For the last two decades, Roger Federer has been the world's most recognized male player, conquering numerous titles in front of the packed crowd worldwide. Standing as the crowd favorite at almost every tournament and often against the home players, Roger could not count on that at Foro Italico in 2003.
Federer was the player to beat in early months that year, gathering numerous victories and a boost ahead of clay. The Swiss won the Munich title in style and stood strong in Rome to continue his streak. In the previous years, Roger did not have good results in the Italian capital, changing that and advancing into the semi-final following victories over Paul-Henri Mathieu, Mariano Zabaleta, Tommy Robredo and Filippo Volandri.
Roger had won 17 straight sets before losing the second against the Italian. Volandri won it 7-5 following a late break to send the clash into a decider before Federer raised his level again to seal the deal and earn the 11th straight victory.
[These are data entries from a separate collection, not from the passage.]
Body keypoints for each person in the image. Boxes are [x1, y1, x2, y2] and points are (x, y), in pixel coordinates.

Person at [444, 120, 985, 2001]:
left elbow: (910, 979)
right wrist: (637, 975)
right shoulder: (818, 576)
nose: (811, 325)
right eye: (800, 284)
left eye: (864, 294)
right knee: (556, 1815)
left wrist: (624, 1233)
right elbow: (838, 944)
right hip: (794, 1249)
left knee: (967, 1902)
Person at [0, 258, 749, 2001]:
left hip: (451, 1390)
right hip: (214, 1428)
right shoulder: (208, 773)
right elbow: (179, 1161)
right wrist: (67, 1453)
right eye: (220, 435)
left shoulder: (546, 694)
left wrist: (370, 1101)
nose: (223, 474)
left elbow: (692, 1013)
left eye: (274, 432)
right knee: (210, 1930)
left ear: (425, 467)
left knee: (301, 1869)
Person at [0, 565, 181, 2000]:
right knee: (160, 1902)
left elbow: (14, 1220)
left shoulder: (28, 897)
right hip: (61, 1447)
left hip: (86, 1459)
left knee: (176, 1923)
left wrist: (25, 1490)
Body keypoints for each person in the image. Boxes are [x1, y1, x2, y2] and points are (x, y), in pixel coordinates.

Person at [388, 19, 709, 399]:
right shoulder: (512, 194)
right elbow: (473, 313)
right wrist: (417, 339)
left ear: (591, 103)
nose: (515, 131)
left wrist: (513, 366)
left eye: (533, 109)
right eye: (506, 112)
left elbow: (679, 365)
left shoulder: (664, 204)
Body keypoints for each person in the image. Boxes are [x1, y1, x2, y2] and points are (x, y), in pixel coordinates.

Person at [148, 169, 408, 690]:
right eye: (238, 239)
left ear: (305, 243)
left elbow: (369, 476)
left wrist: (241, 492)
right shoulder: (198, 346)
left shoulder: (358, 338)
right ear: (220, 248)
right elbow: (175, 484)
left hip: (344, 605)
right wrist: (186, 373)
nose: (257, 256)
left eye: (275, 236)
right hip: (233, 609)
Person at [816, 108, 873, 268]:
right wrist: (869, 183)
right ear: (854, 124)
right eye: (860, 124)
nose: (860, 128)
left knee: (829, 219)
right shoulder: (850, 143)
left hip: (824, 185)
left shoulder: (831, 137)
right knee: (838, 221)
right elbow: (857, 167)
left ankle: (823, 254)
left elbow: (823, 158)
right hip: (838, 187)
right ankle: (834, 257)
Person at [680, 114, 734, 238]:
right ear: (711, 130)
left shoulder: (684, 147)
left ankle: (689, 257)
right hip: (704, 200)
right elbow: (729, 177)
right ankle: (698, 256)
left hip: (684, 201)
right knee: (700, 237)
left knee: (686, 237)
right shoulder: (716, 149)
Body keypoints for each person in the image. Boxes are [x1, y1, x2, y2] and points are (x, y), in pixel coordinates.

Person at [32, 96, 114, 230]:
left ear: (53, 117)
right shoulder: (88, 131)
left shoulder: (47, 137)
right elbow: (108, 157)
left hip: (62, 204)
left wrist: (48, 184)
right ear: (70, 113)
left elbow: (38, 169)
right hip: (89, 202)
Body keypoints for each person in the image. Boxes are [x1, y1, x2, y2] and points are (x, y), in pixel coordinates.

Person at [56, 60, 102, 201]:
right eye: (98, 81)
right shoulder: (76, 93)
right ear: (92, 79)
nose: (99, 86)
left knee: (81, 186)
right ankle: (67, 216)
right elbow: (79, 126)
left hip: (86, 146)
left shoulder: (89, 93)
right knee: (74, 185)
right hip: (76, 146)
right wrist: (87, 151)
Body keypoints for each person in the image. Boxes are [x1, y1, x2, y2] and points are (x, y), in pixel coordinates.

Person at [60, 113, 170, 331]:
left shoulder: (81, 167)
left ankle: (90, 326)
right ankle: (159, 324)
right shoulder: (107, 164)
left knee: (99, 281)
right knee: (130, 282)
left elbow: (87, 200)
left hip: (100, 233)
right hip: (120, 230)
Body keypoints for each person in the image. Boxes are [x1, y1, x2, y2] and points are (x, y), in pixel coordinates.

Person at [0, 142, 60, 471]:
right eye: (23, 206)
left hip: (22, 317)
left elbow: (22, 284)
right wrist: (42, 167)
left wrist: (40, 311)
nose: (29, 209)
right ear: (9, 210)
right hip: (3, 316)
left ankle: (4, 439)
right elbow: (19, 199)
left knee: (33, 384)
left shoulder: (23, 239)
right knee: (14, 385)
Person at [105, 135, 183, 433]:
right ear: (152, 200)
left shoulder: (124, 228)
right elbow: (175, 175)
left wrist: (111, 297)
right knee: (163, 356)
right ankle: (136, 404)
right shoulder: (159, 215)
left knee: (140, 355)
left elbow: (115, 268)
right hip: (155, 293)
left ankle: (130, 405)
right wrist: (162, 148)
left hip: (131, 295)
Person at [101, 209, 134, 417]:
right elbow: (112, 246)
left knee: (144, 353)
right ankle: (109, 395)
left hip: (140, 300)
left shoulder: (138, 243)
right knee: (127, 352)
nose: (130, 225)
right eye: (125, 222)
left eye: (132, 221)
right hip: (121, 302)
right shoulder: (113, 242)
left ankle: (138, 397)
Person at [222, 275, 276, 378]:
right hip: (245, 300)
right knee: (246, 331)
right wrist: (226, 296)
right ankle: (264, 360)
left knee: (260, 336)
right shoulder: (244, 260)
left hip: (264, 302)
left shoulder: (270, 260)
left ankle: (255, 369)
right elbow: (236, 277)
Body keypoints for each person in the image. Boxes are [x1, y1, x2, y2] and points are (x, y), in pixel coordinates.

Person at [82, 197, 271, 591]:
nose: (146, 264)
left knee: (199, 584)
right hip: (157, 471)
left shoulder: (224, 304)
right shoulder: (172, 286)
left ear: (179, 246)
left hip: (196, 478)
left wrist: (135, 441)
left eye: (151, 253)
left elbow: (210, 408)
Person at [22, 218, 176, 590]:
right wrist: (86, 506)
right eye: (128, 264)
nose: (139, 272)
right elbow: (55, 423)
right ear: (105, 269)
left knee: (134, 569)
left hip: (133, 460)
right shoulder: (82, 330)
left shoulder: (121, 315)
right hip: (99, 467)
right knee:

Roger experienced troubles with the partisan Italian crowd at Foro Italico, with some fans crossing the line and telling all kinds of things to him during the encounter. The youngster endured all that to move over the top with reliable performance in the decider that kept him on the title course.
Roger Federer reached the final in Rome 2003 after having problems with crowd.
"When you play against the Italian here in Rome, the crowd can be mean to you. Sometimes I felt they mistreated me, but I tried not to show anything.
I heard some bad words and stuff like that; it was a bit overboard, especially when you do that 20 times. I'm not a guy who shows a lot of emotions, and they used that. I wouldn't say I liked that, but I hope the crowd will stand behind me in the next match.
To make things clear, I have nothing against that; I understand they supported an Italian guy, and that's what they should do. It's just that a couple of them did not act as they should. I'm looking forward to facing Juan Carlos Ferrero; that should be a tough battle," Roger Federer said.